Tralasciando gusti personali e sommessi – ma non troppo – mugugni dei lettori del Professore, non credo che ‘Il Silmarillon: the movie’ vedrà la luce così presto. È ormai chiaro che Christopher Tolkien non intenda commettere l’errore del 1969, quando il padre cedette i diritti cinematografici alla Saul Zaentz Company. Fortunatamente al tempo Il Silmarillon doveva ancora essere pubblicato, quindi la cessione riguardò solo Il Signore degli Anelli e Lo Hobbit.

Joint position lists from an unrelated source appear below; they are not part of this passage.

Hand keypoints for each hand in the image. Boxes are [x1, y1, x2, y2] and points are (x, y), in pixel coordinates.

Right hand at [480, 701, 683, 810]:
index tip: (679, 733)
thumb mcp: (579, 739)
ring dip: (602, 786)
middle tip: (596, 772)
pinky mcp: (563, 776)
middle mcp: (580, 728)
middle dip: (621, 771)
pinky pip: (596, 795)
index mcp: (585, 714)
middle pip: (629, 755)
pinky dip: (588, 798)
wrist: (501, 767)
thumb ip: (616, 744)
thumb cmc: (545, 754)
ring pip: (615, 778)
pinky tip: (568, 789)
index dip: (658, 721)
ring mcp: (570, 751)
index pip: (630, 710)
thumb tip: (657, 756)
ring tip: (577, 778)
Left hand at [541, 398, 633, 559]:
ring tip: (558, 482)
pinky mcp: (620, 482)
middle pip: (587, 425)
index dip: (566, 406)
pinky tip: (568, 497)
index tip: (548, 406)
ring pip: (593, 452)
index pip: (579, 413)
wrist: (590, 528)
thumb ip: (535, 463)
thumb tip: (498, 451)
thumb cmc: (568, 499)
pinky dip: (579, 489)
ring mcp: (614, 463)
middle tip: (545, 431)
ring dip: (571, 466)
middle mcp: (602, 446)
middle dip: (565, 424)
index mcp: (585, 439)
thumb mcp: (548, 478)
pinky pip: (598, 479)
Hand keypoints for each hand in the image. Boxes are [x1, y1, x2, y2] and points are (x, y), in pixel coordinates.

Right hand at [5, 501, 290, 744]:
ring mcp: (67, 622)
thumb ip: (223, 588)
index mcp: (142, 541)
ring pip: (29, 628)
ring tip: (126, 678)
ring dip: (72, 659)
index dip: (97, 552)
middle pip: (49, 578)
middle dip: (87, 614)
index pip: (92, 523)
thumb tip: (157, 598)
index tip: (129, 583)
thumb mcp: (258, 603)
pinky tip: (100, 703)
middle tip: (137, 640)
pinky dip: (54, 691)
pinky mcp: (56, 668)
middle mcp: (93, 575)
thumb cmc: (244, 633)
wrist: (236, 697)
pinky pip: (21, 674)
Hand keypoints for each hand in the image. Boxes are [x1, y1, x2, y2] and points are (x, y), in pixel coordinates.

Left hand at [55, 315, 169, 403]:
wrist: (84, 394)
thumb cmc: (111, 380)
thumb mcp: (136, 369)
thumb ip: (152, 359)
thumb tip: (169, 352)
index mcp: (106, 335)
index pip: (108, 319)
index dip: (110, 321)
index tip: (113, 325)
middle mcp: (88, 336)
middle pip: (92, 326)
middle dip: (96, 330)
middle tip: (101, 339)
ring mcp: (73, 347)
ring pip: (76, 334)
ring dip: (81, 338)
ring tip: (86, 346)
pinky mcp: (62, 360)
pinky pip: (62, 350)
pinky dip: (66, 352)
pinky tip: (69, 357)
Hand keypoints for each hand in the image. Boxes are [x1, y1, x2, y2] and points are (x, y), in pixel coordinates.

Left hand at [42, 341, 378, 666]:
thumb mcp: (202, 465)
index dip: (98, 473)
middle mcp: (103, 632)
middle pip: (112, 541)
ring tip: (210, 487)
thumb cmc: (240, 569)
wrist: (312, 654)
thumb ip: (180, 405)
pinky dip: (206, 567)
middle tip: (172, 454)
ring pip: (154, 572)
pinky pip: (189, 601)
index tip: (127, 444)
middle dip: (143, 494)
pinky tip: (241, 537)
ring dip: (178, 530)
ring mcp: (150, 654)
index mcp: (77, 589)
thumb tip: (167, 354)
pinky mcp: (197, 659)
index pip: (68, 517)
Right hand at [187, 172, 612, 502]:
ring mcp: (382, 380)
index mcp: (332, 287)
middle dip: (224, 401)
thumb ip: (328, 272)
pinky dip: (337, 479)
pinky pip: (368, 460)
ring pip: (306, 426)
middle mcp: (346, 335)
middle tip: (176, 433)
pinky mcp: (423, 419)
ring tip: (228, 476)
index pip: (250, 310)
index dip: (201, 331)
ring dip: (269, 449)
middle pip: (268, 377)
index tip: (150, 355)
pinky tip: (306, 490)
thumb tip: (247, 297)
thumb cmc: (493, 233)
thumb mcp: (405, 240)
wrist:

Ne è convinto lo stesso Jackson che, nonostante il rinnovato interesse per il fascino di Arda, ha riconosciuto che dovrebbe attendere un cambio ai vertici della Tolkien Estate, quindi quantomeno la morte di Christopher Tolkien, o un termine più lungo per la perdita dei diritti da parte di quest’ultima.
Come appassionato di Tolkien non mi resta che dire: lunga vita a re Christopher! Siete d’accordo?